Education, Skills, Licenses, Certifications

Education, certifications, and licenses all play a role in both the type of career that you are in and your growth potential in that career. Your skills and abilities also play a major role. The more skilled and able you are in your role, the more likely you are to have a successful career and higher growth opportunities.


If you are young and at the beginning of a career, your earnings may have been relatively lower, but the growth opportunities would be greater. If you were nearing the end of a career, then many of the growth opportunities would likely have already taken place, and so your current earnings are more likely to remain steady. These would have to be factored into any calculations for lost earning potential.

How to Recover Lost Earning Capacity

Having a personal injury lawyer is essential for a loss of earning capacity claim. To recover lost earning capacity, you will need to make a claim, either by bringing a lawsuit or by negotiating a settlement with the person who caused your injuries. Your lawyer can represent you in court or negotiate a settlement for a car accident, or any other type of accident caused by another person.

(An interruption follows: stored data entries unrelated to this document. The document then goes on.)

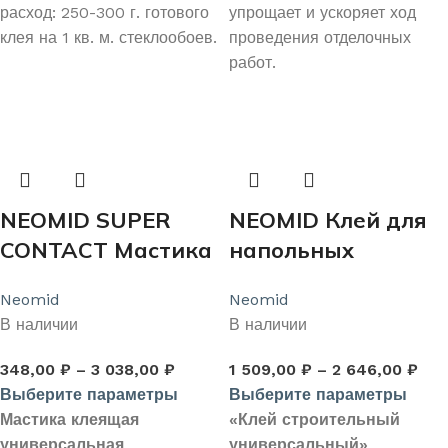
расход: 250-300 г. готового
упрощает и ускоряет ход
клея на 1 кв. м. стеклообоев.
проведения отделочных
работ.
NEOMID SUPER
NEOMID Клей для
CONTACT Мастика
напольных
клеящая
покрытий
Neomid
Neomid
универсальная
В наличии
В наличии
термовлагостойка
я
348,00
₽
–
3 038,00
₽
1 509,00
₽
–
2 646,00
₽
Выберите параметры
Выберите параметры
Мастика клеящая
«Клей строительный
универсальная
универсальный»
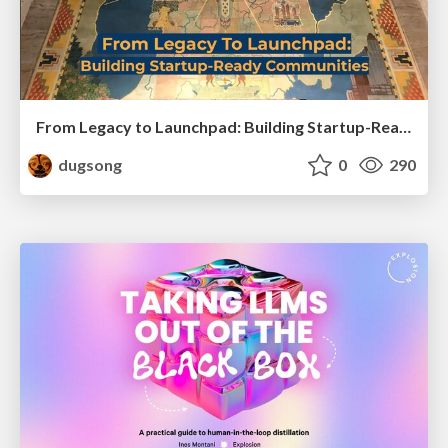
From Legacy to Launchpad: Building Startup-Ready Communities
dugsong
0
290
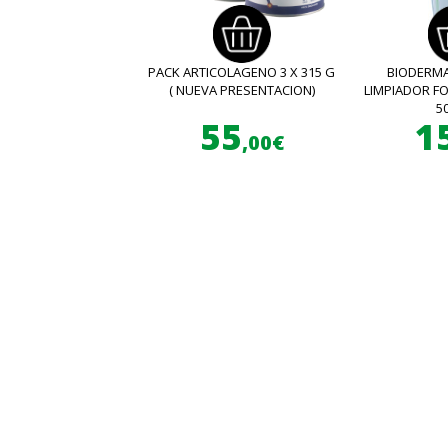
PACK ARTICOLAGENO 3 X 315 G
BIODERMA
( NUEVA PRESENTACION)
LIMPIADOR 
5
55
1
,00€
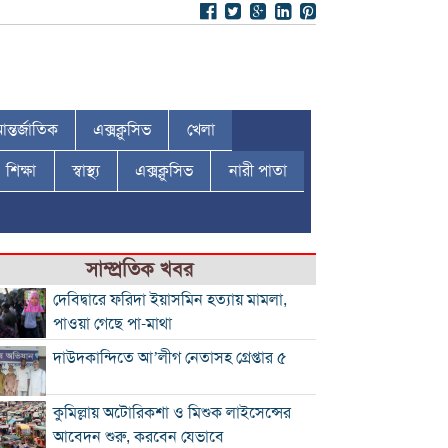
ন্তর্জাতিক
এক্সক্লুসিভ
খেলা
শিক্ষা
স্বাস্থ্য
এক্সক্লুসিভ
নারী পাতা
সাম্প্রতিক খবর
দেবিদ্বারে ফরিদা ইয়াসমিন হত্যায় মামলা,
পাওয়া গেছে পা-মাথা
দাউদকান্দিতে আ’লীগ নেতাসহ গ্রেপ্তার ৫
কুমিল্লায় অটোরিকশা ও মিশুক লাইসেন্সের
আবেদন শুরু, করবেন যেভাবে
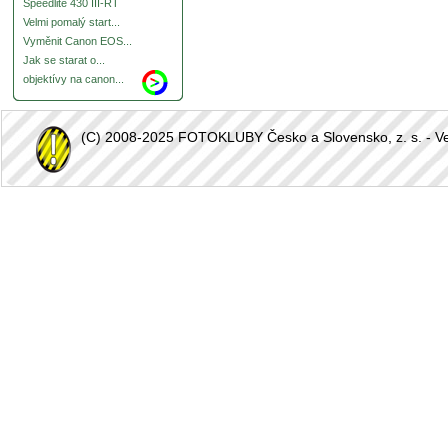
Speedlite 430 III-RT
Velmi pomalý start...
Vyměnit Canon EOS...
Jak se starat o...
objektívy na canon...
(C) 2008-2025 FOTOKLUBY Česko a Slovensko, z. s. - Vešk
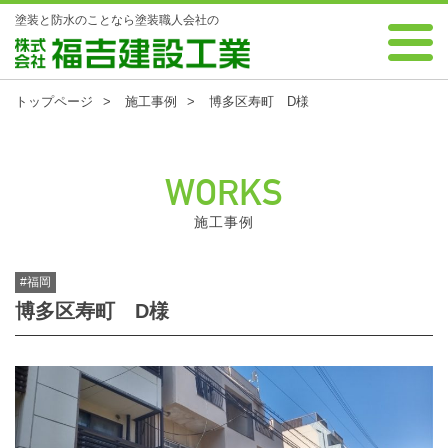
塗装と防水のことなら塗装職人会社の
0120-88-7343 受付時間 8:00～18:00 年中無休
株式会社 福吉建設工業
トップページ
施工事例
博多区寿町 D様
WORKS
施工事例
#福岡
博多区寿町 D様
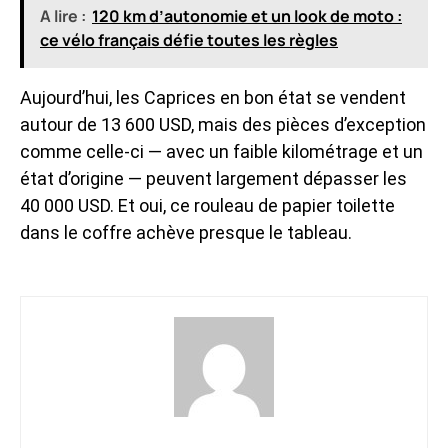
A lire :
120 km d’autonomie et un look de moto :
ce vélo français défie toutes les règles
Aujourd’hui, les Caprices en bon état se vendent
autour de 13 600 USD, mais des pièces d’exception
comme celle-ci — avec un faible kilométrage et un
état d’origine — peuvent largement dépasser les
40 000 USD. Et oui, ce rouleau de papier toilette
dans le coffre achève presque le tableau.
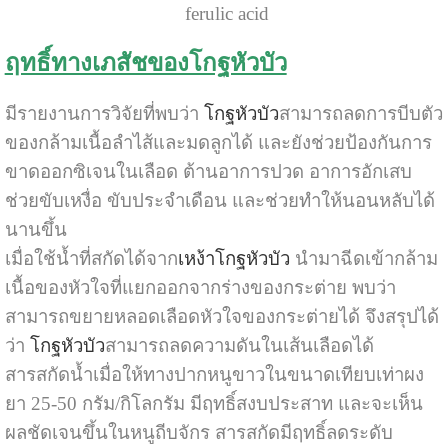
ferulic acid
ฤทธิ์ทางเภสัชของโกฐหัวบัว
มีรายงานการวิจัยที่พบว่า
โกฐหัวบัว
สามารถลดการบีบตัว
ของกล้ามเนื้อลำไส้และมดลูกได้ และยังช่วยป้องกันการ
ขาดออกซิเจนในเลือด ต้านอาการปวด อาการอักเสบ
ช่วยขับเหงื่อ ขับประจำเดือน และช่วยทำให้นอนหลับได้
นานขึ้น
เมื่อใช้น้ำที่สกัดได้จาก
เหง้า
โกฐหัวบัว
นำมาฉีดเข้ากล้าม
เนื้อของหัวใจที่แยกออกจากร่างของกระต่าย พบว่า
สามารถขยายหลอดเลือดหัวใจของกระต่ายได้ จึงสรุปได้
ว่า
โกฐหัวบัว
สามารถลดความดันในเส้นเลือดได้
สารสกัดน้ำเมื่อให้ทางปากหนูขาวในขนาดเทียบเท่าผง
ยา 25-50 กรัม/กิโลกรัม มีฤทธิ์สงบประสาท และจะเห็น
ผลชัดเจนขึ้นในหนูถีบจักร สารสกัดมีฤทธิ์ลดระดับ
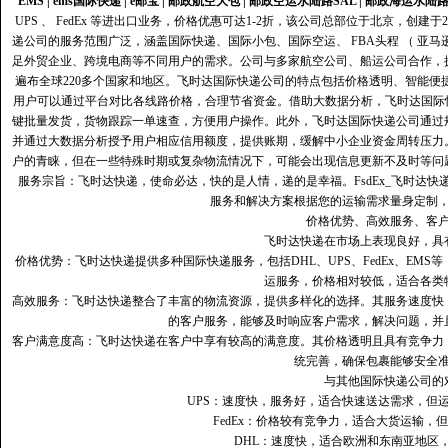
EMS
|
ems国际快递
|
e邮宝
|
邮政航空大包
|
邮政空运水陆路SAL
|
邮政海运水陆
UPS 、 FedEx 等进出口业务，价格优惠可达1-2折，该公司总部位于北京，创
递公司的服务范围广泛，涵盖国际快递、国际小包、国际空运、 FBA头程 （ 亚
足外贸企业、跨境电商等不同用户的需求。公司与多家航空公司、船运公司合作，
遍布全球220多个国家和地区。飞时达国际快递公司的特点包括价格透明、智能
用户可以通过平台对比各线路价格，合理节省资金。借助大数据分析，飞时达国际
键批量发货，货物跟踪一单速查，方便用户操作。此外，飞时达国际快递公司通过
并通过大数据分析授予用户相应信用额度，提供账期，缓解中小企业资金周转压力
户的青睐，但在一些特殊时期或复杂物流情况下，可能会出现信息更新不及时等问
服务宗旨：飞时达快递，使命必达，快的是人情，递的是幸福。FsdEx_飞时达
服务和解决方案根据您的运输需求量身定制
价格优势、高效服务、客
飞时达快递在市场上表现良好，具
价格优势：飞时达快递提供多种国际快递服务，包括DHL、UPS、FedEx、EM
运服务，价格相对较低，适合各类
高效服务：飞时达快递整合了丰富的物流资源，提供多样化的选择。其服务速度快
的客户服务，能够及时响应客户需求，解决问题，并
客户满意度高‌：飞时达快递在客户中享有较高的满意度。其价格透明且具有竞争
统完善，确保包裹能够安全
与其他国际快递公司的
UPS：速度快，服务好，适合快速送达需求，但
FedEx：价格较有竞争力，适合大货运输，
DHL：速度快，适合欧洲和东南亚地区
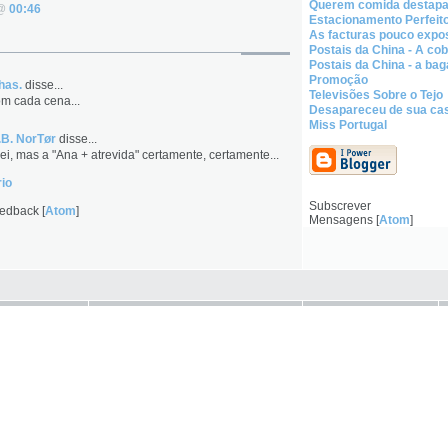
Querem comida destap
 @
00:46
Estacionamento Perfeit
As facturas pouco expos
Postais da China - A cob
Postais da China - a ba
Promoção
has.
disse...
Televisões Sobre o Tejo
om cada cena...
Desapareceu de sua cas
Miss Portugal
.B. NorTør
disse...
ei, mas a "Ana + atrevida" certamente, certamente...
io
Subscrever
edback [
Atom
]
Mensagens [
Atom
]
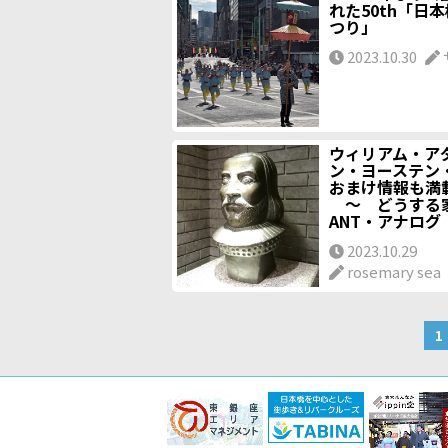
れた50th「日
つり」
2023.10.30
ウィリアム・ア
ン・ヨーステ
おまけ情報も
～ どうする家
ANT・アナログ
2023.10.29
rosemary sea
1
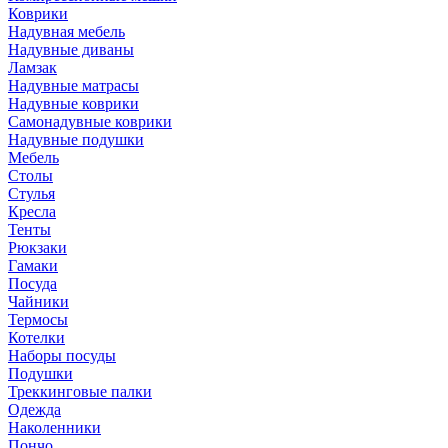
Коврики
Надувная мебель
Надувные диваны
Ламзак
Надувные матрасы
Надувные коврики
Самонадувные коврики
Надувные подушки
Мебель
Столы
Стулья
Кресла
Тенты
Рюкзаки
Гамаки
Посуда
Чайники
Термосы
Котелки
Наборы посуды
Подушки
Треккинговые палки
Одежда
Наколенники
Пончо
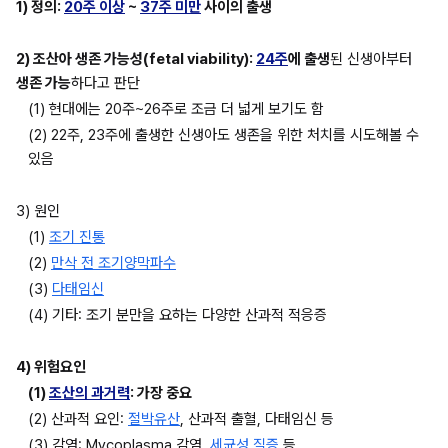
1) 정의: 
20주 이상
 ~ 
37주 미만
 사이의 출생
2) 조산아 생존 가능성(fetal viability): 
24주
에 출생
된 신생아부터 
생존 가능
하다고 판단
(1) 현대에는 20주~26주로 조금 더 넓게 보기도 함
(2) 22주, 23주에 출생한 신생아도 생존을 위한 처치를 시도해볼 수 
있음
3) 원인
(1) 
조기 진통
(2) 
만삭 전 조기양막파수
(3) 
다태임신
(4) 기타: 조기 분만을 요하는 다양한 산과적 적응증
4) 위험요인
(1) 
조산의 과거력
: 가장 중요
(2) 산과적 요인: 
절박유산
, 산과적 출혈, 다태임신 등
(3) 감염: Mycoplasma 감염, 
세균성 질증
 등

Your lawyer will also help you gather evidence to prove your case. To have a successful claim, you will have to prove that:

  • You have an injury, disability, or impairment that is long-term and will last well beyond the time of settlement or trial.
  • This injury, disability, or impairment was caused by another party who was at fault.
  • The injury, disability, or impairment will reduce the amount of money that you are able to earn going forward.

To prove this, you can call a number of experts to give evidence. An economist can provide information on the typical career, salary trends, and lifetime earnings of someone in your situation. A vocational expert can explain your physical condition and the limitations that this places on your career. He or she can explain what treatment you will need to re-enter the workforce, and what careers you are likely to be able to have considering your limitations. Medical professionals can testify on the impact of your injuries and how they affect your functioning and long-term prognosis. Your employer can testify about your job performance, wages, raises, and promotions that you would likely have received.